Criminal charges against a former Orange police officer, relating to the arrest of a 21-year-old woman, were dismissed following a two-day trial on Wednesday.
The senior constable, who has since left the area but remains a serving police officer, was charged with assault occasioning actual bodily harm, common assault and destroying a necklace by tugging it against the woman's neck.
The assault charges related to the officer pushing the woman's face into a police vehicle, including on one occasion when she was handcuffed and he was gripping her hair.
The senior constable said he was concerned the woman may have had infectious diseases such as hepatitis C or HIV and he saw saliva come from her mouth when she was yelling.
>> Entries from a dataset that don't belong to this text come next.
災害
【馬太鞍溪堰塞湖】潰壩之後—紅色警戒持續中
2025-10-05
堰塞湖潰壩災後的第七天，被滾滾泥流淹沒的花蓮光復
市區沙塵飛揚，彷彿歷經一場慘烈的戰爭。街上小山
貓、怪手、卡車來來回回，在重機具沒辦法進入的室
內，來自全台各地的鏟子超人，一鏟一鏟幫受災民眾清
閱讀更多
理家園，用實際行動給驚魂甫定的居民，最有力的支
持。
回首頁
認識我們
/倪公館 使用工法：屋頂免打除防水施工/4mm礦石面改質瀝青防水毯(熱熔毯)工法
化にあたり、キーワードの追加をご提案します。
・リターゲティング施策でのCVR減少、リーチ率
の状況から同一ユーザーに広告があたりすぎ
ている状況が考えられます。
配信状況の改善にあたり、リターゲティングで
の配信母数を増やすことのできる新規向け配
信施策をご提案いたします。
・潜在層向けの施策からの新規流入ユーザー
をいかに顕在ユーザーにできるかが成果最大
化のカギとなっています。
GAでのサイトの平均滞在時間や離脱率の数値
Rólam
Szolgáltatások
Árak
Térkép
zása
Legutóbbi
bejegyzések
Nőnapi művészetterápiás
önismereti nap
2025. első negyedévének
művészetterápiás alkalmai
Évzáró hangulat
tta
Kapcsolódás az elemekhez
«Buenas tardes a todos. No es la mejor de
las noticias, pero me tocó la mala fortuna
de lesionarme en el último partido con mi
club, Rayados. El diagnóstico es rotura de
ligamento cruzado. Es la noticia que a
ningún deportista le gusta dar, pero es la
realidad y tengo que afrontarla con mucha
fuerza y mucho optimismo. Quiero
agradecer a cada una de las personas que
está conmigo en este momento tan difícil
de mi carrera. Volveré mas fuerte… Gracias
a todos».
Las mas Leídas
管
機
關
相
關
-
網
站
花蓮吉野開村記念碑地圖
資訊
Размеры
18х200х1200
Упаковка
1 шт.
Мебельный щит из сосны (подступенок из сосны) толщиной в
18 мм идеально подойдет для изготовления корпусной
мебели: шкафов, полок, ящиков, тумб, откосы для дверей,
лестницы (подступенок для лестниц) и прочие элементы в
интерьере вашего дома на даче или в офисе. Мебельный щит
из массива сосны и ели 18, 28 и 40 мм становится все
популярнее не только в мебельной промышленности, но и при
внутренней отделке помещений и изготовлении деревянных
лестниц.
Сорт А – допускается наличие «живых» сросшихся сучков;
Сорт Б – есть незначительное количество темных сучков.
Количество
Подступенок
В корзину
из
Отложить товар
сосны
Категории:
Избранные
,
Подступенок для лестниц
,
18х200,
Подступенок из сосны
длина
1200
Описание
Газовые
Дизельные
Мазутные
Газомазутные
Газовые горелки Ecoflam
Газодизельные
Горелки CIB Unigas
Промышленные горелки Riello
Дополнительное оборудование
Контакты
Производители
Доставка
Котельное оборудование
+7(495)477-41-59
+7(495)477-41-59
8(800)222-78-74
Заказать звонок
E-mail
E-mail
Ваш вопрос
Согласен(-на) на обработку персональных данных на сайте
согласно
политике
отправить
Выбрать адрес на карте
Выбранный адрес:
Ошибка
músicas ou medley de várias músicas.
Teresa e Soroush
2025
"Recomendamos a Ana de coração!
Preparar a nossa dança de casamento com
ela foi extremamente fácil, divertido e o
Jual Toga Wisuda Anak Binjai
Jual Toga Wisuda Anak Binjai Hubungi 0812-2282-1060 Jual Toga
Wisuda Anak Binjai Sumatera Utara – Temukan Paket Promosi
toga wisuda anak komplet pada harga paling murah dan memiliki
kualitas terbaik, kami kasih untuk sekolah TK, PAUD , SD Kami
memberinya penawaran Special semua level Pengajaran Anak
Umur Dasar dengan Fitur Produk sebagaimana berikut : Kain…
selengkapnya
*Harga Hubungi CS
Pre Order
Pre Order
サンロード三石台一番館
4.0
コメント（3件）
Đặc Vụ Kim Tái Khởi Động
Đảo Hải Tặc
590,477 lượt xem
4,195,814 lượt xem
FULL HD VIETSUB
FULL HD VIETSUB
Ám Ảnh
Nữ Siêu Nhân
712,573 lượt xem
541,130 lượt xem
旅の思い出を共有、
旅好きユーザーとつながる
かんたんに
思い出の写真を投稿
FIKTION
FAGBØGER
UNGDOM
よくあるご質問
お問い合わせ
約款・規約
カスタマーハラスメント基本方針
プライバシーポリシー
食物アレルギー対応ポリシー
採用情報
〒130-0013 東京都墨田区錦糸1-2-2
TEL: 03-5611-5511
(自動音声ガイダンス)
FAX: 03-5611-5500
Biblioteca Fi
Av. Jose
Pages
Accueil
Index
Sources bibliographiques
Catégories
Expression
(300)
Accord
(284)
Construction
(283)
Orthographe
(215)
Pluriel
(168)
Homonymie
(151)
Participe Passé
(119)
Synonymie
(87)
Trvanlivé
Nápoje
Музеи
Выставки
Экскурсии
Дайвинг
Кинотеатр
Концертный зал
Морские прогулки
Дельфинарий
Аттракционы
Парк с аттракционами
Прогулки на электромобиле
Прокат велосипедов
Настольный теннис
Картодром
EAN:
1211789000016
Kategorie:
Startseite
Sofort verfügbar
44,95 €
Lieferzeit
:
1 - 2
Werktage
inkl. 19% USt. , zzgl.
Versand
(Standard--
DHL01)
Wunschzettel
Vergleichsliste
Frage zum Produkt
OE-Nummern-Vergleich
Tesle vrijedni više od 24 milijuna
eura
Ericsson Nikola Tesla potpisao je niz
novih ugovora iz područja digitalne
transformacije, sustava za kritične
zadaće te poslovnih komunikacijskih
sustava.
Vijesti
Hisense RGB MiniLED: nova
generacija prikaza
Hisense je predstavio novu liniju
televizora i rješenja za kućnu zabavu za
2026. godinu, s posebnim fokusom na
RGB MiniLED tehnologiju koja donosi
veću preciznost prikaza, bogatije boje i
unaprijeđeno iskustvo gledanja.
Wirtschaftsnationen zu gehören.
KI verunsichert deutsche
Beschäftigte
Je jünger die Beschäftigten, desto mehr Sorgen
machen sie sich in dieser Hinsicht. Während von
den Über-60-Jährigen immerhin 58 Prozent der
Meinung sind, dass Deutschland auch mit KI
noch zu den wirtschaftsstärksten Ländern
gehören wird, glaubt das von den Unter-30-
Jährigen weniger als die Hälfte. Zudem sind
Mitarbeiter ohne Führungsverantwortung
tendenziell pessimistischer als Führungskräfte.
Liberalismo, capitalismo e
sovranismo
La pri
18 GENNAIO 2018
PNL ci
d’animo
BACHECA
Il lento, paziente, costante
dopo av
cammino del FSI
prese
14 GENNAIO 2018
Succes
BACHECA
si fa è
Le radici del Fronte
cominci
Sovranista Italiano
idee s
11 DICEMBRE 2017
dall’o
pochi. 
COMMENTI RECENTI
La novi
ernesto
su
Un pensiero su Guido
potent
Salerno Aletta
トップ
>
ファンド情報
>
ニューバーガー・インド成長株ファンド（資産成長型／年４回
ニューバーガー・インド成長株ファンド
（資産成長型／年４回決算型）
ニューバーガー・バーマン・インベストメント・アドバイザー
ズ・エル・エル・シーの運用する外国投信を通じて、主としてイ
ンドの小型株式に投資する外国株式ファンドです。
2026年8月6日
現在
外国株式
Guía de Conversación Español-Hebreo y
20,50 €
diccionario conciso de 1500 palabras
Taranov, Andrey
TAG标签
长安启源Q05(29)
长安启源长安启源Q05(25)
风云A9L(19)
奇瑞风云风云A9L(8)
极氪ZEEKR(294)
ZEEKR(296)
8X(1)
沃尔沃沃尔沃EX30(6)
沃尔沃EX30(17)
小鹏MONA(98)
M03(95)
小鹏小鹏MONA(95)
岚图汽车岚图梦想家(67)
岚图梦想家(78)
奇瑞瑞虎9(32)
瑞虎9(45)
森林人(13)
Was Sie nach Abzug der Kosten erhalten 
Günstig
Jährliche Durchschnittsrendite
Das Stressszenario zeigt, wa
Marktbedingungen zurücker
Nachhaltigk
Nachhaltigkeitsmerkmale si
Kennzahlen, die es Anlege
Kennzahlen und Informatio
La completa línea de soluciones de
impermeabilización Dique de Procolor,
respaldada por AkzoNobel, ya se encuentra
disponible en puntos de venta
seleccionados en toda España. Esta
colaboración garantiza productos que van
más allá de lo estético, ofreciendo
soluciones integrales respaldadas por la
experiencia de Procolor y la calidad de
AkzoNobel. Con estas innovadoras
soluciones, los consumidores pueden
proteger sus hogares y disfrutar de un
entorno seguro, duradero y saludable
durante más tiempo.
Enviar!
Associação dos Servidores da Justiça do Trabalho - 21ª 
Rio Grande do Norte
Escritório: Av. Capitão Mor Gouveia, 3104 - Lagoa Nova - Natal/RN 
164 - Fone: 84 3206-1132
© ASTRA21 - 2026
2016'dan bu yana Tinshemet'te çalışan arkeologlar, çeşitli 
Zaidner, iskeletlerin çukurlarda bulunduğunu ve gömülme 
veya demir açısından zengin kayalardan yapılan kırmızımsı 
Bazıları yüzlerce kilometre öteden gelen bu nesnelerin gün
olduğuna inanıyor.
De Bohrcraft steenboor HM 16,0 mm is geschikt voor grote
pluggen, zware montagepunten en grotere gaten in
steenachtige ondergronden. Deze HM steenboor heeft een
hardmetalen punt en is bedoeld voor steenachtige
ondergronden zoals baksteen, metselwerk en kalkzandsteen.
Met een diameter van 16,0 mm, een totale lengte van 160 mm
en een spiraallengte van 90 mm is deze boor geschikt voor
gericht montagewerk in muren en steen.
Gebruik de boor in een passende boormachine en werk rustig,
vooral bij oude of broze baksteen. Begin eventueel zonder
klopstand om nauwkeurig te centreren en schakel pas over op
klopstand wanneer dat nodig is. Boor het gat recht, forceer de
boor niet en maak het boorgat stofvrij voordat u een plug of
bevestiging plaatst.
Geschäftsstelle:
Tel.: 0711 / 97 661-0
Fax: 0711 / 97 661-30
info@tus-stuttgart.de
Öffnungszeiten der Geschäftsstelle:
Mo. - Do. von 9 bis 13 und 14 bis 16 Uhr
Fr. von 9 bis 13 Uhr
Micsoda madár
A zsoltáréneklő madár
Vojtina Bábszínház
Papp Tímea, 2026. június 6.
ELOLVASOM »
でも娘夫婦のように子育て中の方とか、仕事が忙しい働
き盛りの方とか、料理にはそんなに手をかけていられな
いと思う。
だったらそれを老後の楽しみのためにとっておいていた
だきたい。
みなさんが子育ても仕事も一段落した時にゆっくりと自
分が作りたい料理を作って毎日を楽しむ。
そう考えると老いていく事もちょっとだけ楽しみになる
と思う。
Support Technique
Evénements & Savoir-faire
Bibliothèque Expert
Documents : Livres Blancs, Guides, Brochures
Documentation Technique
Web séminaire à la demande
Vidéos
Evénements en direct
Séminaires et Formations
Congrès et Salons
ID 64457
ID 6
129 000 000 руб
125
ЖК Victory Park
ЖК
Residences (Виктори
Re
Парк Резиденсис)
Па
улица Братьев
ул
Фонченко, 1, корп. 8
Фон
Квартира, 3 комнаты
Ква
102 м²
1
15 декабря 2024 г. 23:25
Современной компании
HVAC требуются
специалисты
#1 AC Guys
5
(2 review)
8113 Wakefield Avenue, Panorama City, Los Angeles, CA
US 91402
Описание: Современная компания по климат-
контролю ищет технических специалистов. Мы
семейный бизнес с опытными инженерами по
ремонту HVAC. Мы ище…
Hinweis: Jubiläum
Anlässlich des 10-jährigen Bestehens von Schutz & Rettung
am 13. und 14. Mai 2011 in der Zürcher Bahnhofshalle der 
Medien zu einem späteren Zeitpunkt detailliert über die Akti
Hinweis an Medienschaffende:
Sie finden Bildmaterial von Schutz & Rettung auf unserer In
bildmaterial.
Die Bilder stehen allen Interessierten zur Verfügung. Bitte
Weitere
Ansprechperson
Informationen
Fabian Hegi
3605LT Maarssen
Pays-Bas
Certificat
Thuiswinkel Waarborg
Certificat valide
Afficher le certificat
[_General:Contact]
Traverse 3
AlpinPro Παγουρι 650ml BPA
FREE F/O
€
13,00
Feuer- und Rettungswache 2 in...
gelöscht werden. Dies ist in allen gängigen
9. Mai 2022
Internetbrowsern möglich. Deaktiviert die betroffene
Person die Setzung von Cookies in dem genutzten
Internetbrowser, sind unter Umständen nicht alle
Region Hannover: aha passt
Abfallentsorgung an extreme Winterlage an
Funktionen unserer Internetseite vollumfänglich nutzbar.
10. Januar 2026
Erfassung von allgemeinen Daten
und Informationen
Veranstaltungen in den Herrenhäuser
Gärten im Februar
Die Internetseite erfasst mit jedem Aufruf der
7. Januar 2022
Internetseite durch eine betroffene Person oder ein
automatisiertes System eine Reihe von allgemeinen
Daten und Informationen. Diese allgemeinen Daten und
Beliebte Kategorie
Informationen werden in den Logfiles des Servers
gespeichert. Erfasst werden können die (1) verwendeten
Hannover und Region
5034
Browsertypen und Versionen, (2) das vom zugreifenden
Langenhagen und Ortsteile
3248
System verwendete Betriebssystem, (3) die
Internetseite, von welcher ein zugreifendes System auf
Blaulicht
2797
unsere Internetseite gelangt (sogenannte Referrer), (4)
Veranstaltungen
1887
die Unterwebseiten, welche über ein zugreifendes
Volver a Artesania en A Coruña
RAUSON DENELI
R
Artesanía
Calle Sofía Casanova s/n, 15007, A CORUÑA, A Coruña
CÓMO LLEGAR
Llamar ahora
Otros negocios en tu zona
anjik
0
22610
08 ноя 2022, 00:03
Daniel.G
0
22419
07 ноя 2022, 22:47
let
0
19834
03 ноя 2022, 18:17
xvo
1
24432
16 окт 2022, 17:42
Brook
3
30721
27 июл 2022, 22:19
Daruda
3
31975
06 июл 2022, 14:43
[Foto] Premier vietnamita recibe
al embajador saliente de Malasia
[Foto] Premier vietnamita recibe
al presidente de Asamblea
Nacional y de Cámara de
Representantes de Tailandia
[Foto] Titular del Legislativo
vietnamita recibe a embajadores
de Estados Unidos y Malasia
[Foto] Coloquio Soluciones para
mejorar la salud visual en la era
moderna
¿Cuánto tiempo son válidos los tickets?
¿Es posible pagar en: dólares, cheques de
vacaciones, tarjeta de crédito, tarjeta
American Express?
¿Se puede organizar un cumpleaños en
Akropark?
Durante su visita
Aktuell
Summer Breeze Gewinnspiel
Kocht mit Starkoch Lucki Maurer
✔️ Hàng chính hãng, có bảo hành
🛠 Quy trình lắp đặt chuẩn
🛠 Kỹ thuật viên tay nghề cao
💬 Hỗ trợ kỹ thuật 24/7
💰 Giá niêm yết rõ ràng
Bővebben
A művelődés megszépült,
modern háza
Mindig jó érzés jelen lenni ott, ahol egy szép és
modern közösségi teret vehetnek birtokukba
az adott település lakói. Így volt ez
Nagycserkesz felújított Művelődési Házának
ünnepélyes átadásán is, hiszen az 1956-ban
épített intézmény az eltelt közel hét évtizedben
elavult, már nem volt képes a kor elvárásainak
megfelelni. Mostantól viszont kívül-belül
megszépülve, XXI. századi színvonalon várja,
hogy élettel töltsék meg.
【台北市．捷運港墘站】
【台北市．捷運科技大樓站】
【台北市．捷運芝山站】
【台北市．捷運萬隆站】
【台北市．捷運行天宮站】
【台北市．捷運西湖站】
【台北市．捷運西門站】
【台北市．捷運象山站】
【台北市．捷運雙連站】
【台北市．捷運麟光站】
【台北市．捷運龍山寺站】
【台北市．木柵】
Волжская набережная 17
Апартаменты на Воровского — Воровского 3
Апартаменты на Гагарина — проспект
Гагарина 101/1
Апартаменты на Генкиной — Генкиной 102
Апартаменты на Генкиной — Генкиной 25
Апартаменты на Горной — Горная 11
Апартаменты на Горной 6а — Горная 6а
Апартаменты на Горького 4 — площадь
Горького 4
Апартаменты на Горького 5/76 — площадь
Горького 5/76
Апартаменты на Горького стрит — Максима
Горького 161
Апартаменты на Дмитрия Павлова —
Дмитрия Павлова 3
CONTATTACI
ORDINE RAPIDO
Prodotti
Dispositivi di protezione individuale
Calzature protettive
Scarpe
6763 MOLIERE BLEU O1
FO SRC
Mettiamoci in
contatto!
It probably could have been done better but that's in retrospect.Magistrate David Day
He said he had an open cut on his knuckle, caused by a brake leaver on her bike, so he was concerned about contracting an infection and wanted to push her face away so he wouldn't be spat on.
The charges were all dismissed on the grounds of self defence or not exceeding reasonable force.
Magistrate David Day said the officer had a right to avoid being spat on but he had "a little bit of reluctance," in dismissing the damaged necklace.
"It probably could have been done better but that's in retrospect," Mr Day said.
The charges were made after fellow police officers reported the man's actions during the arrest in Lords Place after police saw the woman ride a bicycle through a red traffic light at 9.20pm on December 30, 2017.
The police officer who was patrolling with the senior constable, four other responding officers, the officer in charge, and a police trainer, were called as prosecution witnesses.
Despite a subpoena, the woman, who was previously convicted for her actions, did not appear in court and refused previous requests for her statement.
The main arresting officer said the senior constable struck the woman in the side of her face when she was pinned against the side of the police vehicle.
However under cross examination he conceded it was possible the senior constable had just pushed her face away.
He and other witnesses also said that after the woman was handcuffed the senior constable grabbed her by her hair and pushed her face into the police vehicle.
The senior constable said he did it because she moved her head back and he didn't intend to push her face into the vehicle.
That incident led to the charge of actual bodily harm due to facial injuries the woman was treated for, but it could not be proved beyond reasonable doubt that the injuries were caused by the officer's actions.
However, the defence presented a statement by from a custody officer, who spoke to the woman and recorded the injury as being caused by her bike.
The officer said he ripped the necklace off in two tugs because it needed to be removed for transportation, however he said it had saliva on it and he wasn't wearing gloves so wanted to touch it as little as possible.